Lumpy Gravy

In nearly 30 years of spending my time on the most useless endeavour known to mankind - writing about music - I've been lucky enough to meet and interview many of my heroes. My general interview archives are elsewhere. 'Lumpy Gravy' is reserved for the lumpiest, and most exquisite, artists.

Saturday, January 28, 2006

Van Der Graaf Generator

King of doom

Rock history is littered with merchants of misery and harbingers of doom: Joy Division’s Ian Curtis took the cake by topping himself, but there’s a long roll call. Nick Drake, Morrissey, ‘Laughing’ Leonard Cohen, on it goes.
The King of doom, however, is singer/songwriter Peter Hammill, whose angst-ridden existential anthems and unique, edgy, semi-operatic vocals have cast a large shadow over fellow artists such as David Bowie, while barely touching the greater public consciousness.
While Hammill has 50-odd solo albums spanning 1968 to the present, it’s the stop-start ten years he spent at the helm Van Der Graaf Generator (1968-1978) that made the most waves. Loosely part of the ‘progressive rock’ underground of the late ‘60s with its tendency towards 20-minute song-suites and fiddly time signatures, VDGG broke the mould.
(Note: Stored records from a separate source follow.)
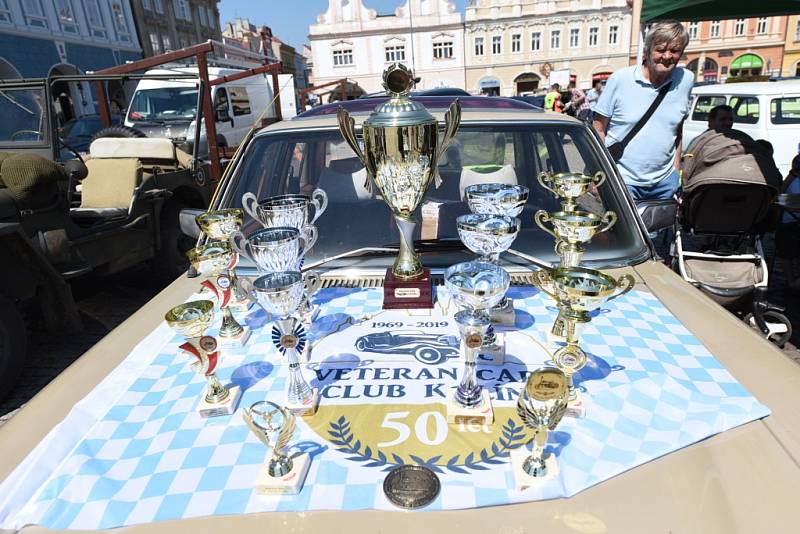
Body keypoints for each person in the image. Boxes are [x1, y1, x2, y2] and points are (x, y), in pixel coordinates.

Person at [592, 20, 694, 201]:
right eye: (661, 50)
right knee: (624, 230)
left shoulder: (685, 80)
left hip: (664, 183)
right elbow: (598, 129)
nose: (667, 56)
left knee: (658, 230)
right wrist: (598, 174)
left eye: (675, 51)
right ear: (647, 50)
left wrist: (675, 169)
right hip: (622, 179)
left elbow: (677, 127)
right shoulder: (620, 80)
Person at [776, 154, 800, 291]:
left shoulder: (792, 181)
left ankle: (791, 281)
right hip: (791, 224)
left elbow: (778, 196)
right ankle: (793, 281)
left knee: (786, 249)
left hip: (789, 223)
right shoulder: (793, 181)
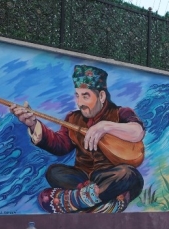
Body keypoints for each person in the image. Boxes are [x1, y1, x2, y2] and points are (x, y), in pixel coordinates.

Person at [10, 64, 145, 213]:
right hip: (82, 179)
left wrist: (106, 127)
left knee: (129, 175)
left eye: (85, 96)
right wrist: (33, 124)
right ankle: (99, 201)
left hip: (109, 176)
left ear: (101, 96)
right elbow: (61, 146)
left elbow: (137, 131)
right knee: (53, 172)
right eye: (77, 95)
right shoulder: (73, 118)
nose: (80, 103)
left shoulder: (121, 113)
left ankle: (75, 201)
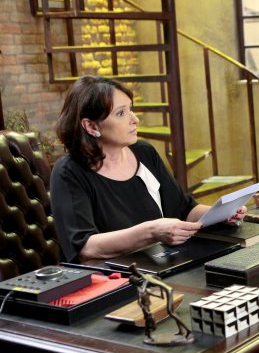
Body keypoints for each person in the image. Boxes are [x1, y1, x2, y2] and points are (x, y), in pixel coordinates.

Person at [50, 76, 246, 263]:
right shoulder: (68, 172)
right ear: (91, 126)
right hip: (112, 277)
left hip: (160, 264)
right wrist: (151, 231)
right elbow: (86, 248)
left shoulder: (143, 152)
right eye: (121, 113)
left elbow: (184, 210)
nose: (135, 119)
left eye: (131, 109)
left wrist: (221, 213)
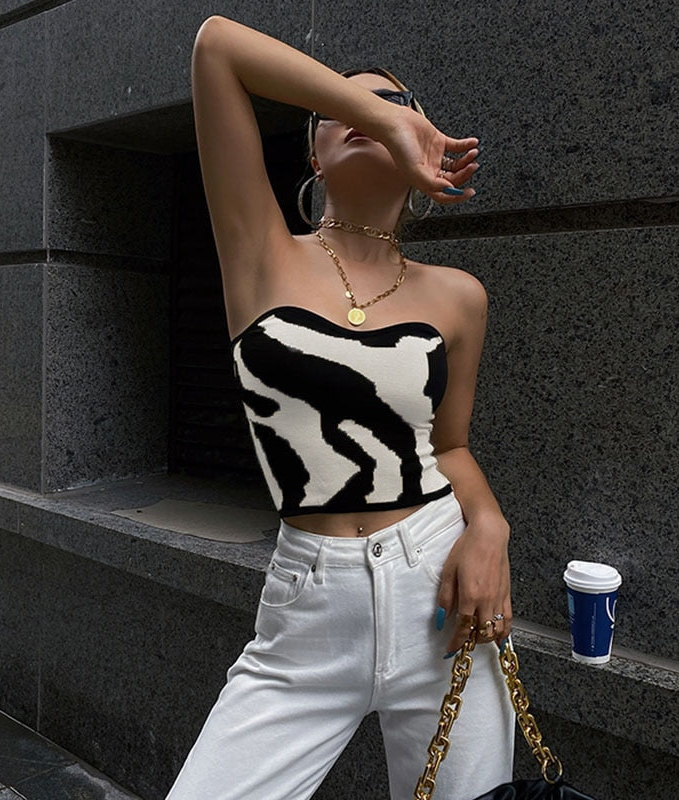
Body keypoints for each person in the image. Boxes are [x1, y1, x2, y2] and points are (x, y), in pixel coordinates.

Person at [167, 14, 515, 800]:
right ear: (315, 157)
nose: (368, 114)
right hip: (308, 608)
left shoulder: (459, 297)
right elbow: (218, 47)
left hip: (439, 588)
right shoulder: (261, 253)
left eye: (393, 103)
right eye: (341, 111)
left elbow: (451, 448)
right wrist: (386, 115)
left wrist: (491, 525)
Hammill’s band-mates came up with a unique and dynamic sound to vividly portray their lyricist’s dark preoccupations, featuring the frightening wail of an amplified double sax and wildly modified electric organ. Years later, Hammill and mates would escape ‘dinosaur’ chastisement from the emerging punk firmament. Hey, even Johnny Rotten was a fan.
Now, 25 years after they split, VDGG are back with a stubbornly raucous reunion album, Present, and remastered editions of their oeuvre, all released on EMI’s specially revitalised Charisma imprint.
A fan since the mid-‘70s, there’s one question on my lips: Peter Hammill, are you a miserable bastard?
“I try to keep my spirits up, but on the other hand, writing songs is the serious bit of my life and what I do, so you have a natural tendency, if you’re doing that, to write songs about darker stuff, and just get on and live through the light stuff and enjoy it. I’ve always taken the view that writing and performing is a cathartic activity. So it’s partly through working through this stuff that I’m liberated in a way to be lighter or good humoured, so far as I am (chuckles) in my normal life.”
Right then.
Hammill’s solo work is filled with his literary preoccupations (adaptations of Edgar Allan Poe, etc) but despite his lyrical eloquence, VDGG’s biggest audience awaits in Italy, a vindication of the group’s musical strengths.
“In Britain particularly, there can be an element of ‘my God, there’s a bit too much going on with the words here’. People are rebuffed by that. Italy, of all the European countries is the one where people speak English the least. It meant that the first thing they ‘got’ was the music. And of course the sound of the words… obviously a part of writing a decent song is not only to have meaning of the words, but also that they SOUND correct. So effectively the immediate response was emotional rather than intellectual.”
Describing VDGG’s sound as “ugly but natural”, and “force rather than too much filigree or delicacy”, Hammill insists that their reunion has not a whiff of nostalgia. Rather, having suffered a recent heart attack, the reformation was more the realisation “that time is marching on and that if we were ever to do it we had better do it sooner rather than later.”
For one of the least compromised artists to have successfully forged a career out of a heinous industry, however, there’s still no sign of bending for Peter Hammill.
“If they don’t want to look, then that’s fair enough. Everybody’s made up of their own composition; the periodic table of intellectual interests, spiritual interests and what have you. Happily (laughs) that’s what makes us what we are.”

* VDGG’s new CD, Present, is out now. Reissues out now: The Least We Can Do Is Wave, H To He Is The Only One, Pawn Hearts. Out early July: Godbluff, Still Life. All Charisma/EMI.